I have split the data and every extended insert contains 1250000. I'm facing issues like every batch gradually getting increased execution time.

Batch 1 completed in 40s
Batch 2 completed in 50s
Batch 3 completed in 60s
Batch 4 completed in 80s
Batch 5 completed in 100s

完成需要 15-20 小时.

It will take 15-20 hours to complete.

加载 DATA LOCAL INFILE 结果

我有一个 40G 的 CSV 文件,我将它分成 500 个文件.然后我将它加载到Mysql中.在这里我也面临同样的问题,每次文件加载都会增加执行时间.

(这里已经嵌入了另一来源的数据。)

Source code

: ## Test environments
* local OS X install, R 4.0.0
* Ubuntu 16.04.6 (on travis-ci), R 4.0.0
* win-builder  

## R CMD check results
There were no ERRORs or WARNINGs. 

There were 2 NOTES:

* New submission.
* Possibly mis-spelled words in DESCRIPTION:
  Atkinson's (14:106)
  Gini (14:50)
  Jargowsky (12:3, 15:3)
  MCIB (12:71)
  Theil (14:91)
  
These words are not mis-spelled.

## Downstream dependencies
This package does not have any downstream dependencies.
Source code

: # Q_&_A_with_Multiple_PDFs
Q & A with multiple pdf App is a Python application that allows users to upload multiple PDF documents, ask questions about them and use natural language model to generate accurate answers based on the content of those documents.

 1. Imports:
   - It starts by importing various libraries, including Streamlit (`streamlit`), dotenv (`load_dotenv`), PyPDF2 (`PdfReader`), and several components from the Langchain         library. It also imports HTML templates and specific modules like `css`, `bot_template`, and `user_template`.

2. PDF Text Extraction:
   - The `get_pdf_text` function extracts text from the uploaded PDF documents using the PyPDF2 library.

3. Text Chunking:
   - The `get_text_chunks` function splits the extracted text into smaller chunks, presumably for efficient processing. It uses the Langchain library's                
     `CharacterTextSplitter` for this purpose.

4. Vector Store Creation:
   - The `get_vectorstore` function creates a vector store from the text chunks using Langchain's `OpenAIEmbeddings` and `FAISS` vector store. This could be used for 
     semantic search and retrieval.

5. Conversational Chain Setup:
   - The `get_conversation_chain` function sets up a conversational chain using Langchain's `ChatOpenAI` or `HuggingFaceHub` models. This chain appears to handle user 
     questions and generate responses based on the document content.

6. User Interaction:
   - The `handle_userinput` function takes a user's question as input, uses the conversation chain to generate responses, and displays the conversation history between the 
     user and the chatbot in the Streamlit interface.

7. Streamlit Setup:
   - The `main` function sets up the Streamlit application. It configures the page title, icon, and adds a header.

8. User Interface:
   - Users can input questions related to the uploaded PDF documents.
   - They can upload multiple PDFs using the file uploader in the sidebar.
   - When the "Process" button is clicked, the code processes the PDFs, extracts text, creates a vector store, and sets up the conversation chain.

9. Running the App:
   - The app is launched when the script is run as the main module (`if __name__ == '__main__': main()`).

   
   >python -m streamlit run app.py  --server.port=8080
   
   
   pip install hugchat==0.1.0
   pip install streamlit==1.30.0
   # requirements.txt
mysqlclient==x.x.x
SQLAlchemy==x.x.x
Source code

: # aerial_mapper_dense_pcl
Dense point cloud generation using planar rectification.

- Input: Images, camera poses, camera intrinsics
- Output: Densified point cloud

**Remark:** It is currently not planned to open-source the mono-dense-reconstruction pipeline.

I have a CSV file size 40G, I split it by 500 files. Then I loaded it in Mysql. Here also I'm facing the same issue, every file load getting increased execution time.

表结构供您参考:

如果是预期行为,有没有其他方法可以快速导入数据?

If it is expected behavior, is there any other way to import the data fastly?

推荐答案

PRIMARY KEY对数据进行排序.使用 sort 命令对 40GB 文件进行排序可能比让 MySQL 进行排序要快.

Sort the data by the PRIMARY KEY. It is likely to be faster to sort a 40GB file with the sort command than to have MySQL do it.

innodb_buffer_pool_size 设置为可用 RAM 的 70% 左右.你有多少内存?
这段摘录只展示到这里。